- TEXT SECTION:
┏━━
It was our last day at Mactan Shangri-La but we could not pass up the chance to take a dip before we leave. Our flight was still at three in the afternoon.
Before lunchtime, we went up to our rooms to prepare to prepare our things, clean up and get ready for our flight. However, when we opened the door, we were surprised to discover a wonderful spread composed of Cebu Lechon and a big bowl of puso waiting for us. This delicious feast is courtesy of the hotel staff.
For those who are not in the know, puso is rice encased in woven coconut leaves then steamed or boiled. This is how Cebuanos typically cook and consume their rice. It is usually sold in roadside stalls or eateries and commonly eaten without the use of utensils.
Meanwhile, Cebu Lechon is a mouthwatering dish that the province is also known for. The cooking method is similar to that of other lechon varieties in the Philippines – whole pig is skewered on a bamboo pole and slowly roasted over hot coals or firewood. What sets Cebu Lechon apart is that is that the meat and skin are generously seasoned with herbs, spices and salt, infusing a rich flavor to the dish. Most Cebuanos would tell you that you do not need a sauce to go with it and it’s true. You can eat the tender meat and crunchy, tasty skin on its own.
┗━━
- GOAL OF THE EXERCISE:
Answer these questions from the text about the last day at Mactan Shangri-La:
1. At what time was the flight?
2. What is the rice in puso encased in?
3. What is the whole pig skewered on for roasting lechon?

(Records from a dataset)
┏━━
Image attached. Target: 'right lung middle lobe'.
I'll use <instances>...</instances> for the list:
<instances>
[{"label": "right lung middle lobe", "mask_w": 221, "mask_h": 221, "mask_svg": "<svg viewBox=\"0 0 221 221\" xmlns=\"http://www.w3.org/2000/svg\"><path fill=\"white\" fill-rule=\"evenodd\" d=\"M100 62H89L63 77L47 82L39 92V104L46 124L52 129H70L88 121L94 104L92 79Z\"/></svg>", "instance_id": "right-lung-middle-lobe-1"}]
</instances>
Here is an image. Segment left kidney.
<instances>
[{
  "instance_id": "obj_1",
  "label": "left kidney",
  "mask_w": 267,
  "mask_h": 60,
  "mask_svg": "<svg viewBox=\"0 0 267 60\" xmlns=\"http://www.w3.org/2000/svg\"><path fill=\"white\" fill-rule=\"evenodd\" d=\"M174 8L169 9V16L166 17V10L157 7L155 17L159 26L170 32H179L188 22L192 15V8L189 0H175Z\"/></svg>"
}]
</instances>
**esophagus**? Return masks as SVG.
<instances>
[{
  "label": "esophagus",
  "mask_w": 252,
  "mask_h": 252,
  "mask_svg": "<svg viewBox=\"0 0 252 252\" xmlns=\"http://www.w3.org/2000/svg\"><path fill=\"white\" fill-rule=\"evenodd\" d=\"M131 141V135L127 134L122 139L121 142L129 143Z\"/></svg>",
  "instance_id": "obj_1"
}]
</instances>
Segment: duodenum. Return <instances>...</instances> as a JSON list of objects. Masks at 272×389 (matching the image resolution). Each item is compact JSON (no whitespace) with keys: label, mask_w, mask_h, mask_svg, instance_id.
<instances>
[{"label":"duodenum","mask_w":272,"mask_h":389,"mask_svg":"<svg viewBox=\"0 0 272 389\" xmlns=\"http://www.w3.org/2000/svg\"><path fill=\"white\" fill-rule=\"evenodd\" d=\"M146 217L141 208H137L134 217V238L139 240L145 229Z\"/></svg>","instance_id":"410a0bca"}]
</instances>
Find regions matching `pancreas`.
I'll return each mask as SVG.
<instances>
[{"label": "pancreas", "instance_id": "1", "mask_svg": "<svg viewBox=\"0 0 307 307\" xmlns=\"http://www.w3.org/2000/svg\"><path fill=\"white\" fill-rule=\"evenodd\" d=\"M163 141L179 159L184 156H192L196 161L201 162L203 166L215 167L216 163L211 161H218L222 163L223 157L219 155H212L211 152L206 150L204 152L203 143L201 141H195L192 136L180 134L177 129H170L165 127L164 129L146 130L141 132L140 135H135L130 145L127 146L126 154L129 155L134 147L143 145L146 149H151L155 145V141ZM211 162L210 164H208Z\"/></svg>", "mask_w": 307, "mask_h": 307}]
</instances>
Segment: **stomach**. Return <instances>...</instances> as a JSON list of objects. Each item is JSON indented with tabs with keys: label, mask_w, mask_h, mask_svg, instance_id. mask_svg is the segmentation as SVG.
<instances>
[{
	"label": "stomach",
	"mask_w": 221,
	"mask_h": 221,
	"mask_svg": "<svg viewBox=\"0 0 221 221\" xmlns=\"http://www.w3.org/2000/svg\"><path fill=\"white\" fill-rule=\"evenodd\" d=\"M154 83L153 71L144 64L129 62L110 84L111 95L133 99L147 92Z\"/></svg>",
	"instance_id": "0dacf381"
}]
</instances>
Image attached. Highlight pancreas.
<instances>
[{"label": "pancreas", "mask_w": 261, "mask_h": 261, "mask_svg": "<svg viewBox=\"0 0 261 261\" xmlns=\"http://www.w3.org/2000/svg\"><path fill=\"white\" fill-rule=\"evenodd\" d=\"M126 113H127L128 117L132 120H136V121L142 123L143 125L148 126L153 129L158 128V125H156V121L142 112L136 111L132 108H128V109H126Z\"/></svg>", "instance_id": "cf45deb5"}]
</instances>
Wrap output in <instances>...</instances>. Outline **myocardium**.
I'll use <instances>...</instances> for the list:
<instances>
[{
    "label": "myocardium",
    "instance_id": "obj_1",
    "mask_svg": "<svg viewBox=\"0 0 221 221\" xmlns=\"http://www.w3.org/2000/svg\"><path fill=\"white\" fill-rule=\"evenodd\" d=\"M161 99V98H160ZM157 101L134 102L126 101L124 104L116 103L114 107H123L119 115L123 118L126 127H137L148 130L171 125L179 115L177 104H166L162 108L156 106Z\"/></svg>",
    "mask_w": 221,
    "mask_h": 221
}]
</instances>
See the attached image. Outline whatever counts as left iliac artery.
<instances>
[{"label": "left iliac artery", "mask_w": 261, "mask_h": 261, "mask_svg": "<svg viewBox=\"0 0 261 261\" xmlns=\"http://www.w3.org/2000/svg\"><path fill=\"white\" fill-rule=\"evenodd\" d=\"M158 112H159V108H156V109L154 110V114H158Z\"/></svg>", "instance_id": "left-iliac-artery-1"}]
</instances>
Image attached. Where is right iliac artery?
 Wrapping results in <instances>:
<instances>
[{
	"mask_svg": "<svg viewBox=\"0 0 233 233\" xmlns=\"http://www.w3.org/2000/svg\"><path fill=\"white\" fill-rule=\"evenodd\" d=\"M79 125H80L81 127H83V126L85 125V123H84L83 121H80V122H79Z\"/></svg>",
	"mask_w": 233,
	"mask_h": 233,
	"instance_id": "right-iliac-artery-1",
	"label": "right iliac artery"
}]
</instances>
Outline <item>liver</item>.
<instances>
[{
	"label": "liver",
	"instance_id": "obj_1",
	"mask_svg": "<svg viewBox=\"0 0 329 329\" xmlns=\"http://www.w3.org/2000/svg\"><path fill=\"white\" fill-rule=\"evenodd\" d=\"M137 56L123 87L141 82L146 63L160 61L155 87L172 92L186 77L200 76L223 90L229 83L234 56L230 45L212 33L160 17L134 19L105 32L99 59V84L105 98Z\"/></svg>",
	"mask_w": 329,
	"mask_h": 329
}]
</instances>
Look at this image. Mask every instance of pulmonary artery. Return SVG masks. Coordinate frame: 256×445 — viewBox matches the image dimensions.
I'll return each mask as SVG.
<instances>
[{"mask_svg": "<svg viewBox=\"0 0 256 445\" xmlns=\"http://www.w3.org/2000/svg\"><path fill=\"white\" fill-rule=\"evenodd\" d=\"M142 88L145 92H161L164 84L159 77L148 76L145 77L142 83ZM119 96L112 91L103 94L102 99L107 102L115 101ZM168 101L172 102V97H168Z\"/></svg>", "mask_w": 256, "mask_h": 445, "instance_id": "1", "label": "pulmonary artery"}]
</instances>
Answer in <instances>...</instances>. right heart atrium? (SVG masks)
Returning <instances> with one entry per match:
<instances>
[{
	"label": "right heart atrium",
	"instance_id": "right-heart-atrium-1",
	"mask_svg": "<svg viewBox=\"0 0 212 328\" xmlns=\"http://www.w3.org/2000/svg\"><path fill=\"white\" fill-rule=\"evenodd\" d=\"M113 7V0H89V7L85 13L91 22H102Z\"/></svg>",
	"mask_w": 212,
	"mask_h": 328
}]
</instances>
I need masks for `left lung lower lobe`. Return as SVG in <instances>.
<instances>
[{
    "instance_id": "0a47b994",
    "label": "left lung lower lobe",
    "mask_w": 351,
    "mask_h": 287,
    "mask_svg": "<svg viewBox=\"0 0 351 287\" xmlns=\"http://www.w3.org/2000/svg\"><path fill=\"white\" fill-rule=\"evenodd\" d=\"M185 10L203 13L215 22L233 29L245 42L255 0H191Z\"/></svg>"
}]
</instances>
┗━━
- RESPONSE FOR THIS EXERCISE:
1. Three in the afternoon.
2. Woven coconut leaves.
3. A bamboo pole.